Latihan:
A - Salin persis bagian teks tentang template perintah dari "config.max_new_tokens = 512" sampai "print(output[0]['generated_text'])".
B - Dalam kode pada teks tentang template perintah, berapa nilai yang diberikan kepada config.max_new_tokens?

Potongan Dokumen:

Menggunakan template perintah

Saat membuat konten dengan perintah yang lebih kompleks, gunakan template perintah untuk menyusun permintaan Anda. Template perintah memungkinkan Anda menentukan input dari peran tertentu, seperti user atau model, dan merupakan format yang diperlukan untuk mengelola interaksi chat multi-giliran dengan model Gemma. Contoh kode berikut menunjukkan cara membuat template perintah untuk Gemma:

from transformers import GenerationConfig
config = GenerationConfig.from_pretrained(MODEL_ID)
config.max_new_tokens = 512

messages = [
    {
        "role": "user",
        "content": [
            {"type": "text", "text": "Write a short poem about the Kraken."},
        ]
    }
]

output = txt_pipe(messages, return_full_text=False, generation_config=config)
print(output[0]['generated_text'])
From sunless depths, a shadow stirs,
Where ocean's crushing silence blurs.

Materi yang Ditampilkan:
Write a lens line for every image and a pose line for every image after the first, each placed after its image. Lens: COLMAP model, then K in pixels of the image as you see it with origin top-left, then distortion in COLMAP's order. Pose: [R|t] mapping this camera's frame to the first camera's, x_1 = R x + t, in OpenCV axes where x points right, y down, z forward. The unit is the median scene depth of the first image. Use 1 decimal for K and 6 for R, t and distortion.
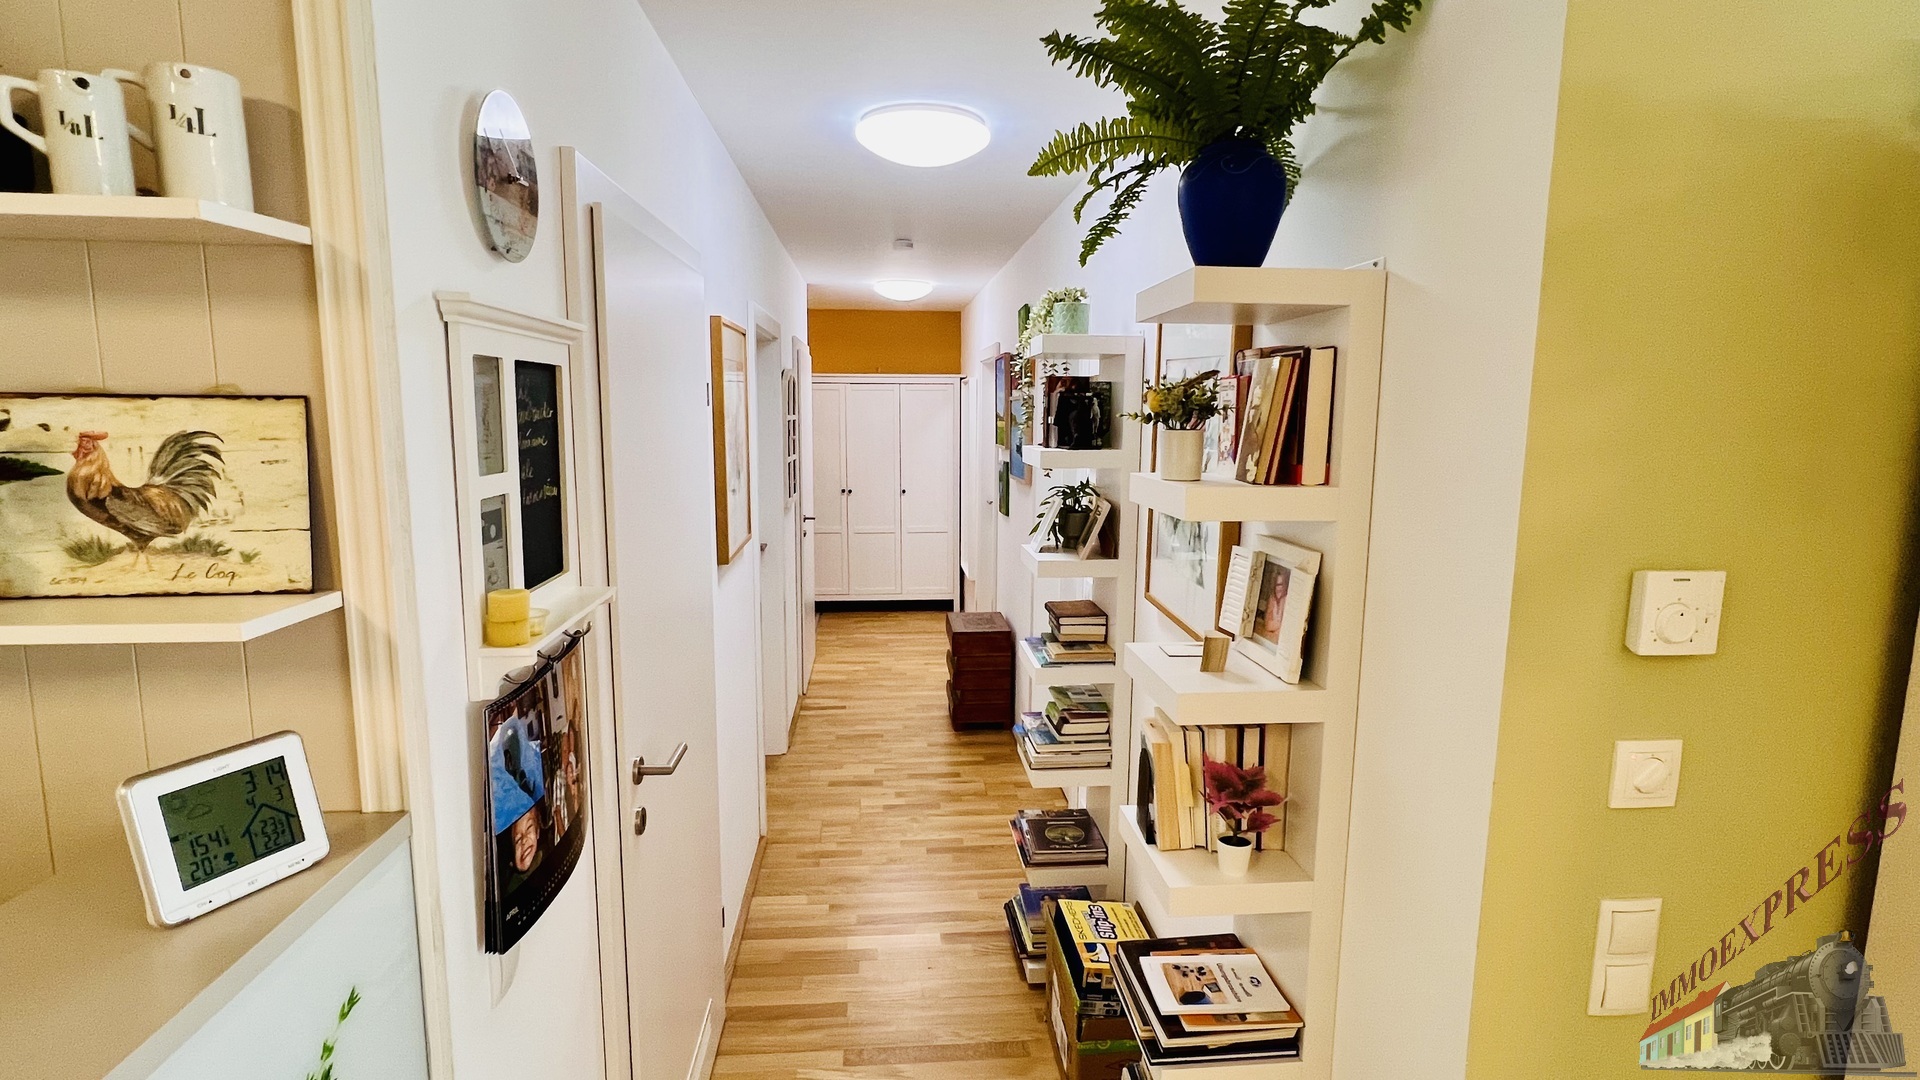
lens RADIAL K [[931.9, 0, 958.6], [0, 931.9, 547.6], [0, 0, 1]] dist [0.003243, 0.000375]
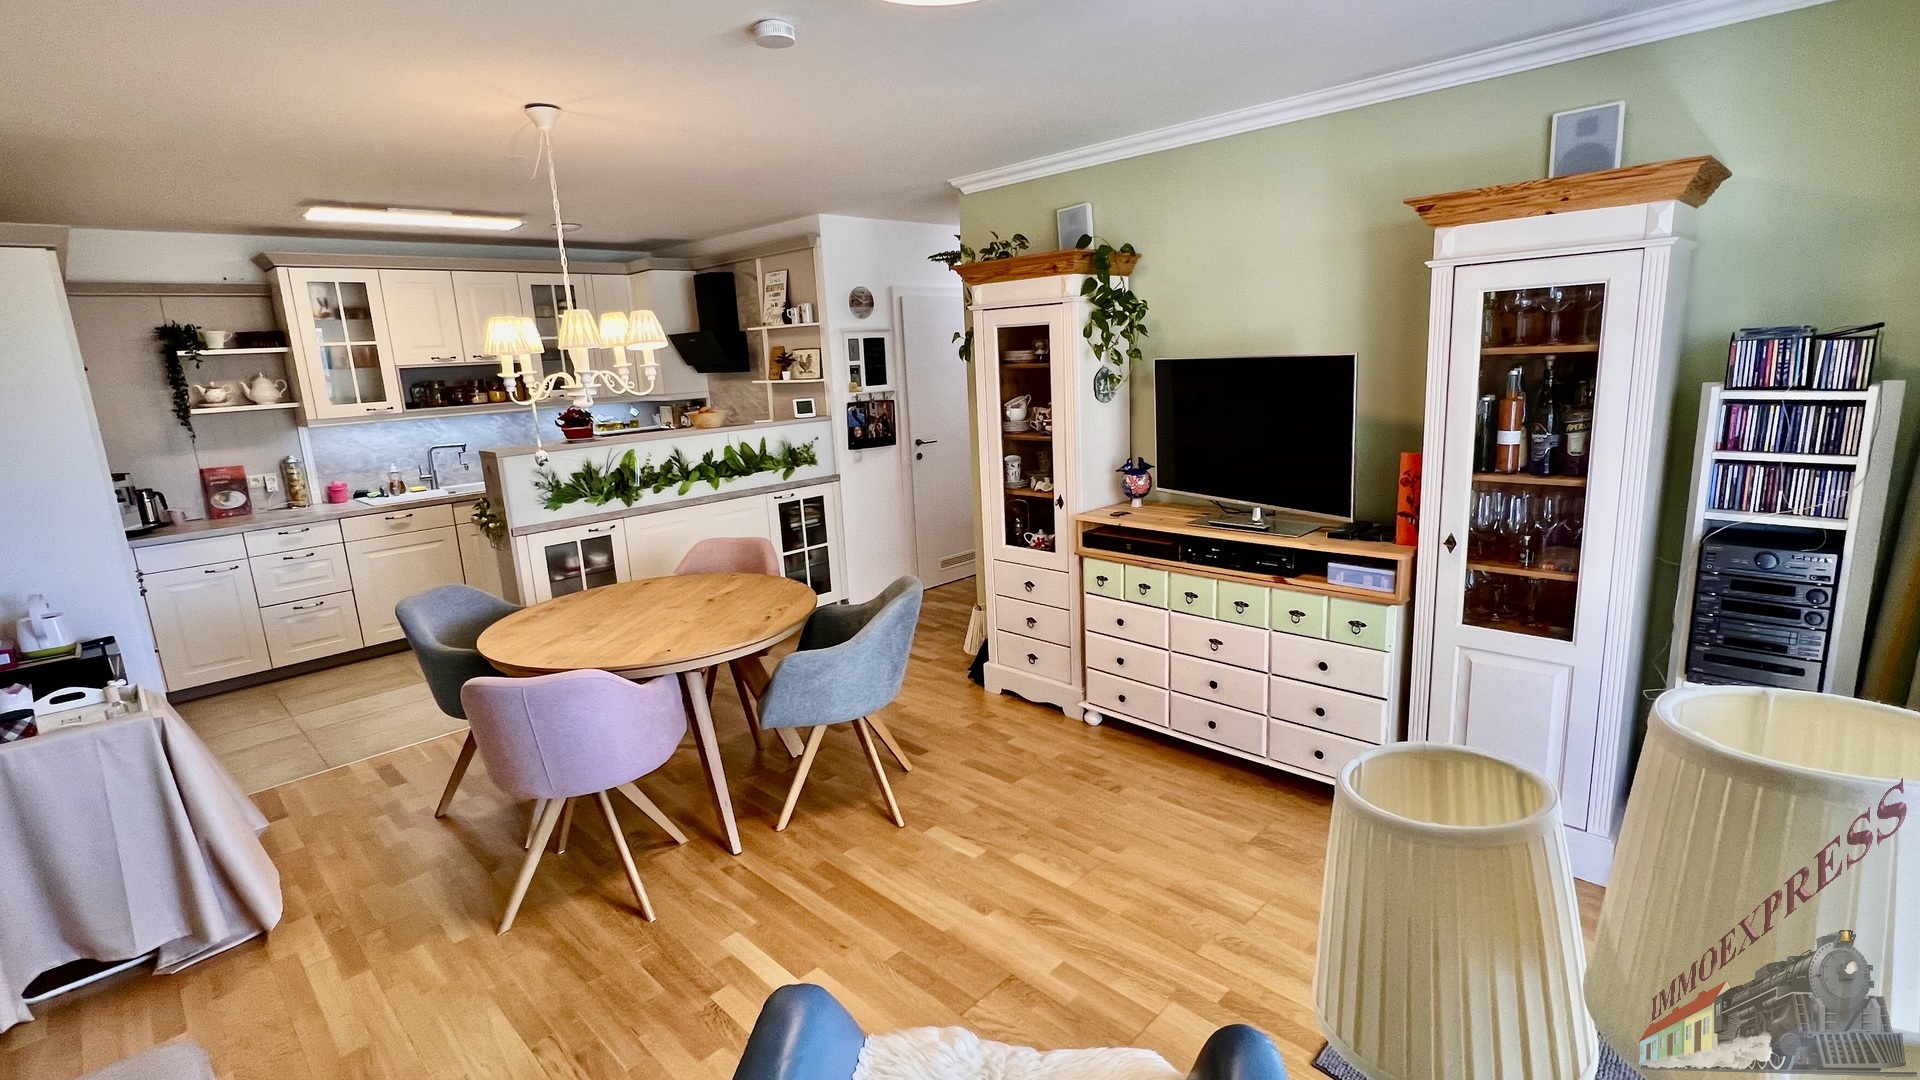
lens RADIAL K [[876.4, 0, 953.3], [0, 876.4, 534.3], [0, 0, 1]] dist [-0.013112, 0.000441]
pose [[0.650302, 0.118391, -0.750394, 2.831305], [-0.061021, 0.992730, 0.103744, 0.266772], [0.757221, -0.021675, 0.652799, -1.411814]]
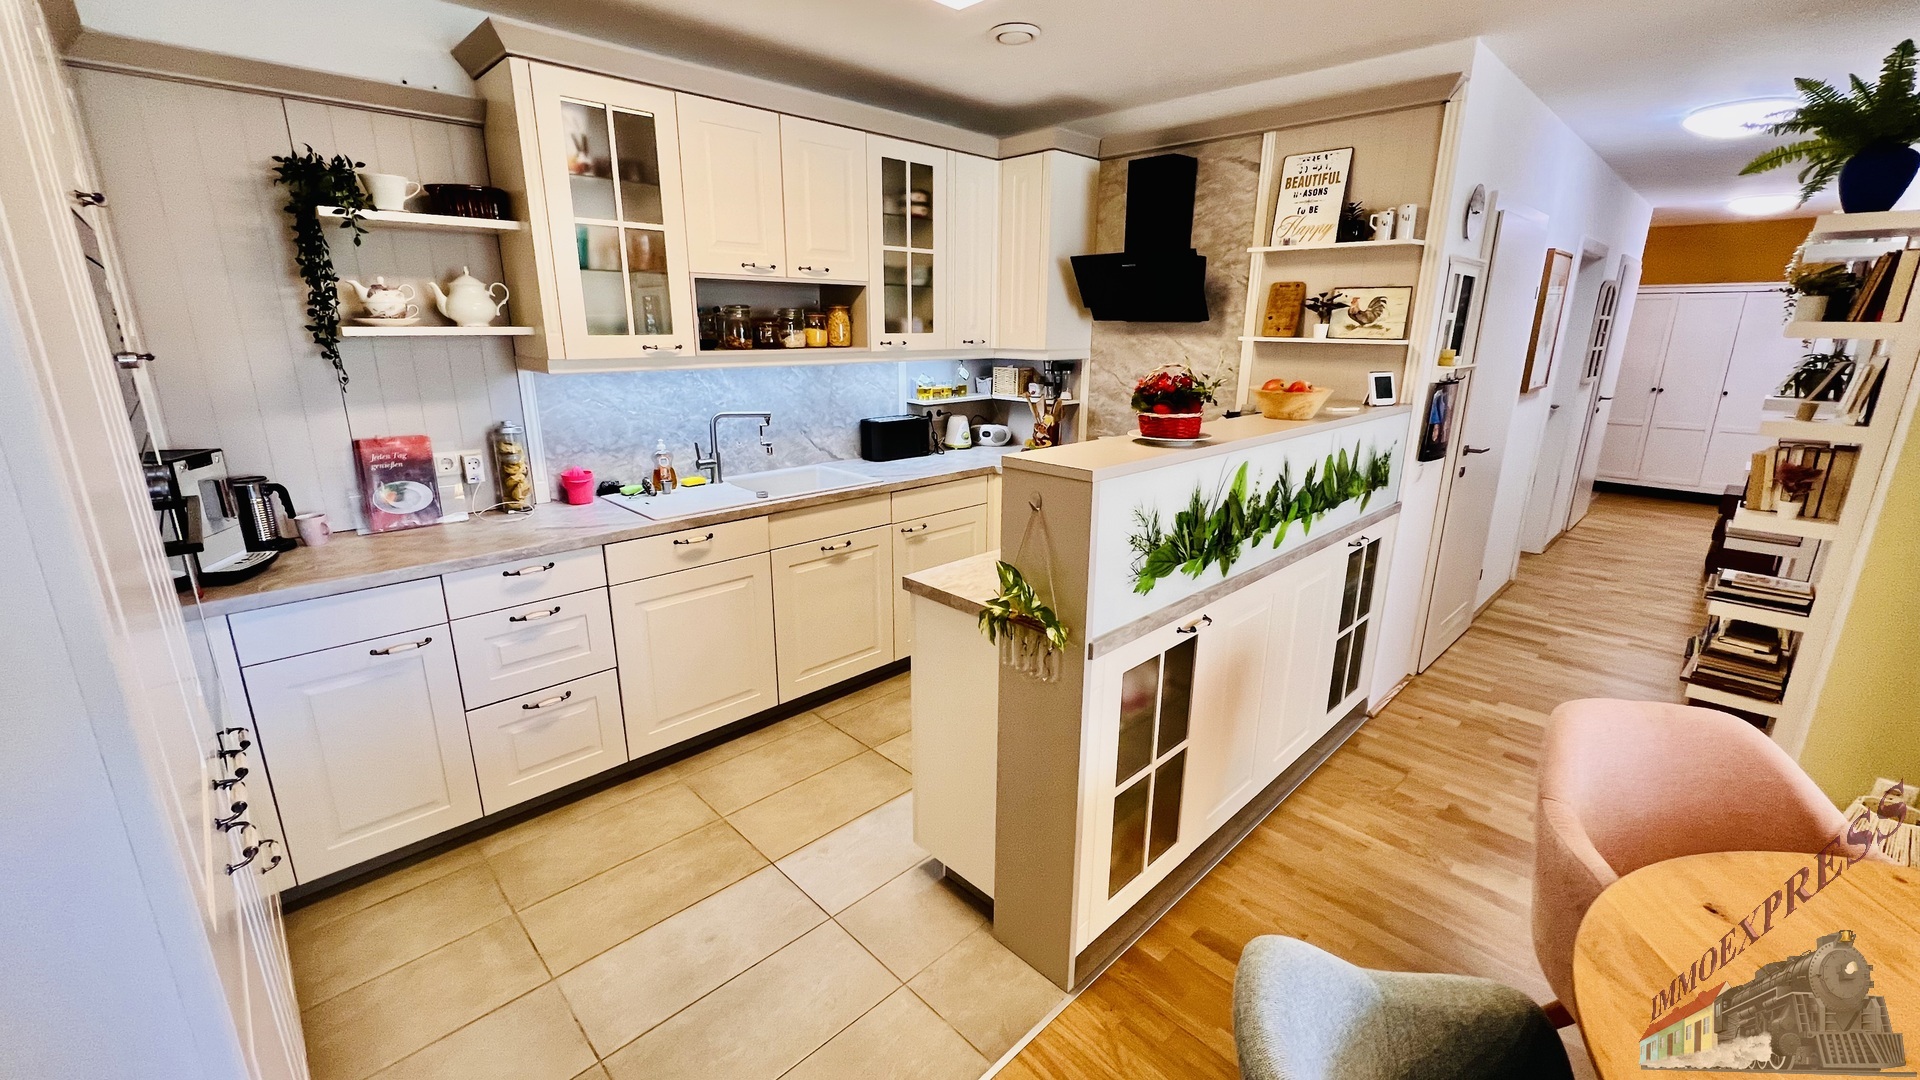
lens RADIAL K [[773.5, 0, 948.0], [0, 773.5, 531.9], [0, 0, 1]] dist [-0.003931, -0.000651]
pose [[0.630421, 0.200335, -0.749957, 0.404764], [-0.118278, 0.979633, 0.162262, 0.321700], [0.767190, -0.013591, 0.641276, -1.505407]]
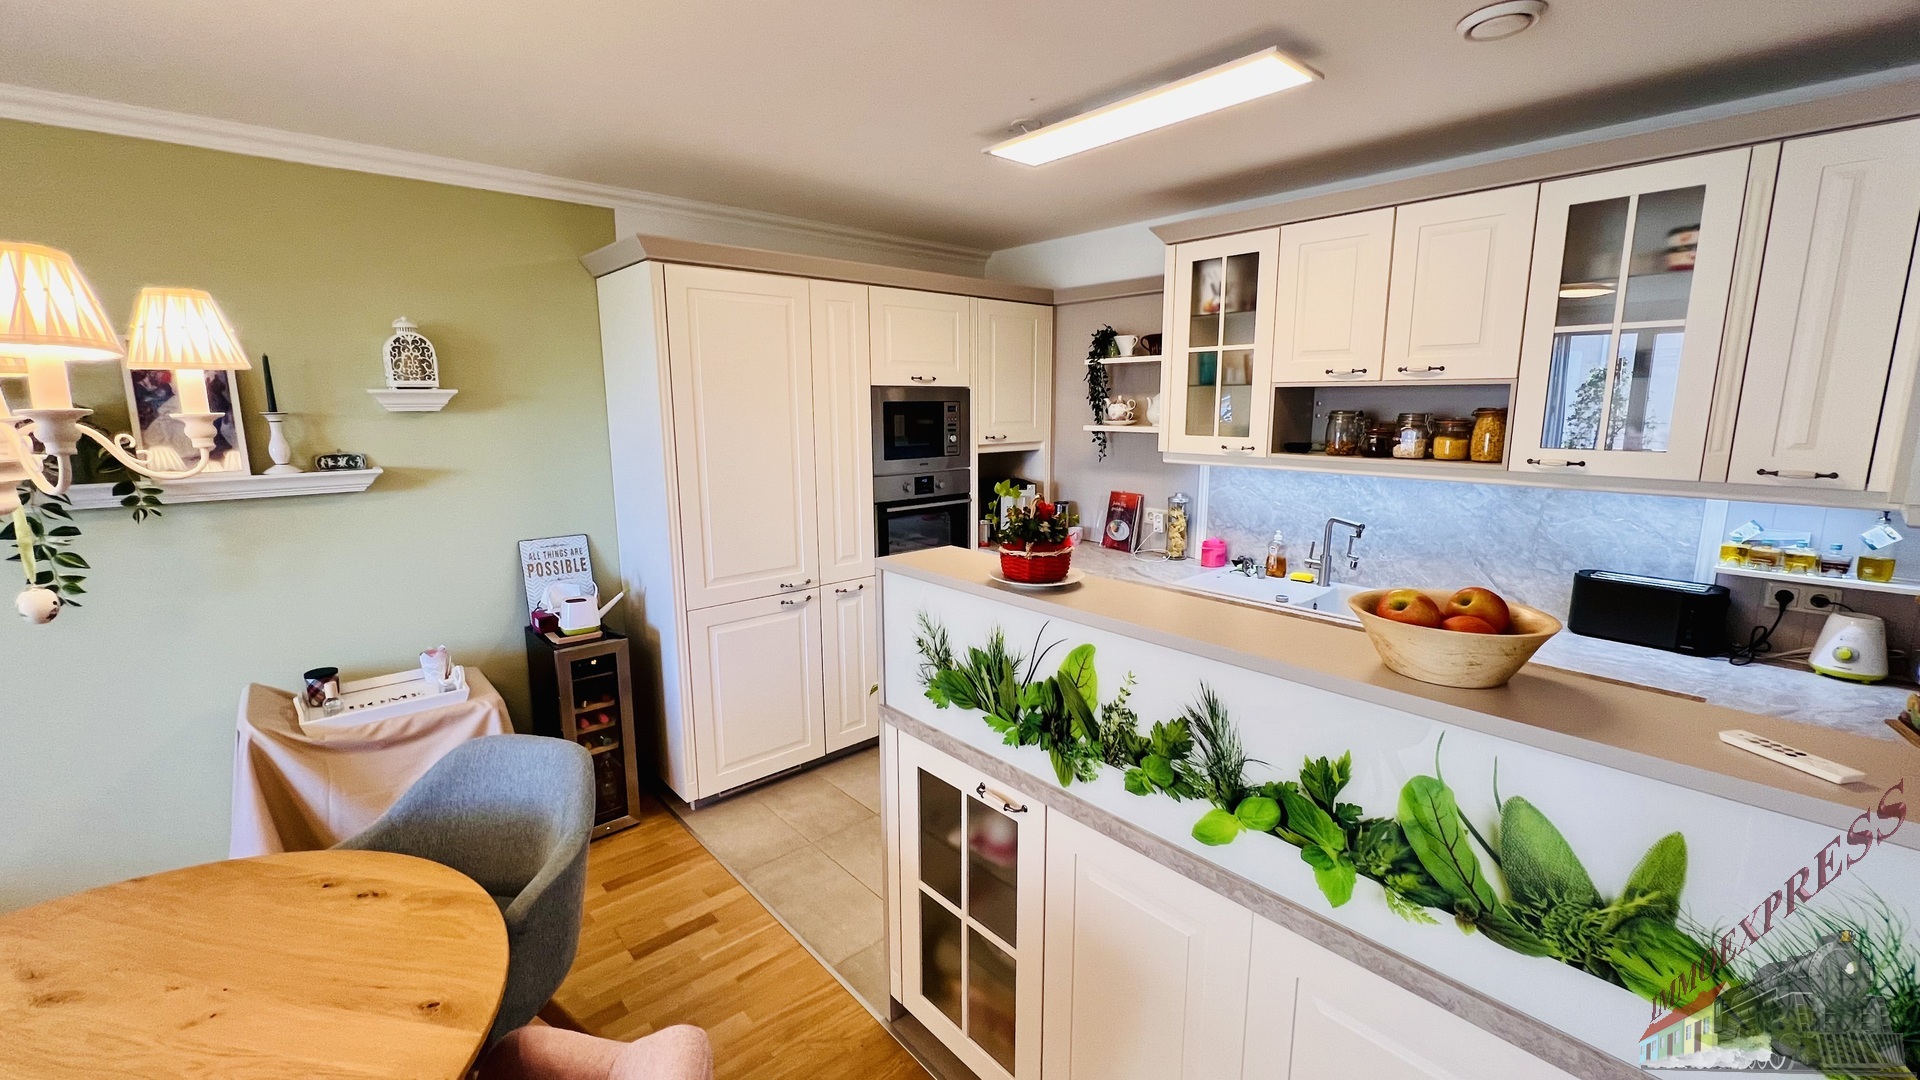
lens RADIAL K [[776.8, 0, 976.0], [0, 776.8, 531.5], [0, 0, 1]] dist [-0.002657, 0.000164]
pose [[-0.791950, 0.097589, -0.602737, 0.375317], [-0.094177, 0.955809, 0.278495, -0.033347], [0.603280, 0.277318, -0.747762, 0.371974]]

Jawaban per Tugas:
A -
config.max_new_tokens = 512

messages = [
    {
        "role": "user",
        "content": [
            {"type": "text", "text": "Write a short poem about the Kraken."},
        ]
    }
]

output = txt_pipe(messages, return_full_text=False, generation_config=config)
print(output[0]['generated_text'])

B - 512